From Craigslist hustles to a $1.3B unicorn, Levine’s journey shows how resilience, product obsession, and regulatory grit shaped Underdog.

Underdog CEO Jeremy Levine sat down with Masters of Scale earlier this month, offering a founder’s-eye view of building—and rebuilding—companies in one of the most turbulent corners of tech.

The conversation traced Levine’s path from hustling on Craigslist to launch his first startup, to navigating the bruising daily fantasy sports (DFS) regulatory battles, to now steering Underdog with a product-first philosophy. His arc mirrors the evolution of modern sports betting itself—early chaos, existential legal fights, and now billion-dollar businesses chasing product differentiation.

Early hustle: DFS survival

Levine’s entrepreneurial streak started with StarStreet, a sports stock market built with engineers he found moonlighting on Craigslist. As DFS gained traction, he pivoted into daily contests and in 2014 sold the company to DraftKings.

That same year, DFS nearly collapsed. The New York Attorney General ruled the format illegal gambling, and a wave of states followed. Operators banded together under the Fantasy Sports Trade Association to fight back, culminating in a 2016 late-night New York Senate vote that legalized the contests. For Levine, it underscored a lasting truth: in regulated industries, survival often depends on collaboration—even among competitors.

Levine’s next venture, Draft, leaned into mobile-first design and a more social, simplified fantasy format. It scaled quickly, and in 2017 was acquired by Flutter (then Paddy Power Betfair) in the largest fantasy exit at the time. But when Flutter’s leadership changed, Draft was folded into FanDuel and its vision dissolved.

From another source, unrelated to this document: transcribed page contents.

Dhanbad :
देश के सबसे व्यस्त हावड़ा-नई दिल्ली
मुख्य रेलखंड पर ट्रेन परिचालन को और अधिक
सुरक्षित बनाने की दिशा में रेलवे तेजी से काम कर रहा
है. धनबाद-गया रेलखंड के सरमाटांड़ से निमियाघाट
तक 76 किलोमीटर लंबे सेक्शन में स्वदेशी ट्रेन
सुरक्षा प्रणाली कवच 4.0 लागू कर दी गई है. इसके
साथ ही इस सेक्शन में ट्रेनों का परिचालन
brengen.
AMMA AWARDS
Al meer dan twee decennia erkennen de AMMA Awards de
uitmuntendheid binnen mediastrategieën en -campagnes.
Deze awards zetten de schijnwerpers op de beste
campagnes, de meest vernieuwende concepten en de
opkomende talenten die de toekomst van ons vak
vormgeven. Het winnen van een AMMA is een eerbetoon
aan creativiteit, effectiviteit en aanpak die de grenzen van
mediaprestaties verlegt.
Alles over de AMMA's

“The lesson was clear,” Levine said. “When you sell, leadership matters more than promises.”

Underdog: Product above all else

By 2020, Levine was ready for a third act. Along with six teammates from Draft, he launched Underdog, betting that product velocity would matter more than marketing spend.

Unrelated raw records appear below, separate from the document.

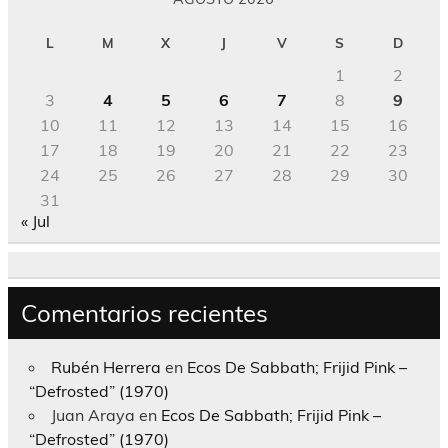
L
M
X
J
V
S
D
1
2
3
4
5
6
7
8
9
10
11
12
13
14
15
16
17
18
19
20
21
22
23
24
25
26
27
28
29
30
31
« Jul
Comentarios recientes
Rubén Herrera
en
Ecos De Sabbath; Frijid Pink –
“Defrosted” (1970)
Juan Araya
en
Ecos De Sabbath; Frijid Pink –
“Defrosted” (1970)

“At Underdog, we prioritize two things above all else: people and product,” Levine says. “If we can be the best at building product, we’ll build the biggest company in this space.”

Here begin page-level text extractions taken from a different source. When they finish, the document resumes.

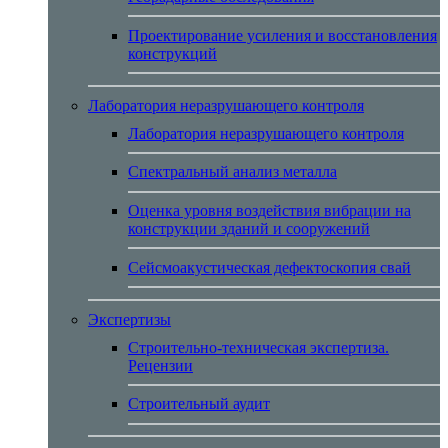
Проектирование усиления и восстановления
конструкций
Лаборатория неразрушающего контроля
Лаборатория неразрушающего контроля
Спектральный анализ металла
Оценка уровня воздействия вибрации на
конструкции зданий и сооружений
Сейсмоакустическая дефектоскопия свай
Экспертизы
Строительно-техническая экспертиза.
Рецензии
Строительный аудит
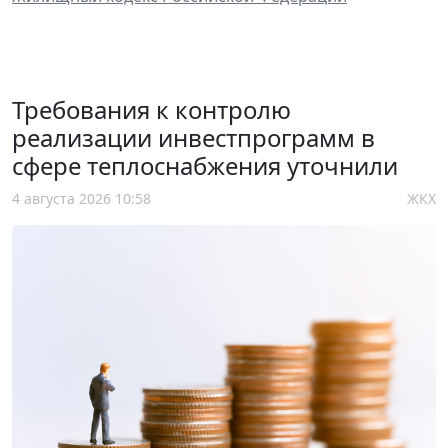
Требования к контролю
реализации инвестпрограмм в
сфере теплоснабжения уточнили
4 августа 2026 10:58
ЖКХ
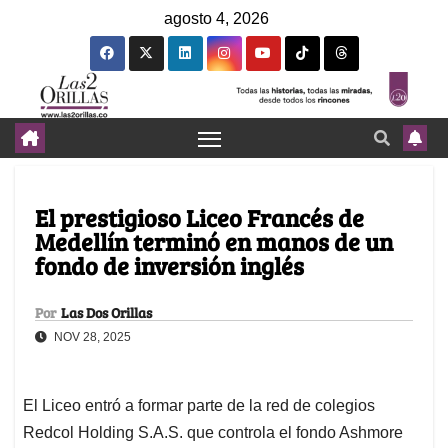
agosto 4, 2026
El prestigioso Liceo Francés de
Medellín terminó en manos de un
fondo de inversión inglés
Por
Las Dos Orillas
NOV 28, 2025
El Liceo entró a formar parte de la red de colegios
Redcol Holding S.A.S. que controla el fondo Ashmore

That thesis has held. The company grew from niche “Best Ball” contests into one of the fastest-scaling operators in the space, valued at $1.3B just two years after launch. Levine sums up the approach: “Games, not transactions.”

Whereas incumbents imported European-style sportsbooks and leaned on promotions, Underdog built around the rhythms of U.S. fandom—stop-and-go action, player-first culture, March Madness-style brackets.

New frontiers: Women’s sports & prediction markets

Two growth bets stand out. First, women’s sports: Underdog reports WNBA entries were up ~4x year-over-year, with activity spiking when Caitlin Clark plays. It’s a sign that women’s sports are becoming a mainstream driver of engagement, not just an add-on.

Second, prediction markets: Underdog recently partnered with Crypto.com to let fans back teams as well as players, pushing into territory few operators have touched—and doing so through a federally regulated fantasy framework.

Guard Dog: Responsible gaming with teeth

Beyond growth, Underdog has tried to lead on responsible gaming. In 2022 it launched Guard Dog, a fund investing in startups building safer-play technologies. One portfolio company, ID Pair, enables self-exclusion across multiple operators, rather than siloed compliance.

“It’s not enough for one company to do the right thing,” Levine said. “We need technology and regulation that work across the whole industry.”

Why it matters: Levine’s journey offers a set of lessons for betting startup founders.

  • Resilience matters: rejection and regulatory setbacks are inevitable — keep iterating.

  • Product velocity beats promos: incumbents can outspend you on marketing, but not on ideas.

  • Regulation is part of the strategy: embrace it, don’t dodge it.

Underdog’s unicorn valuation, bets on women’s sports, push into prediction markets, and investments in responsible gaming all point in the same direction: the next wave of winners in this space won’t just be the biggest spenders, but the builders who adapt fastest.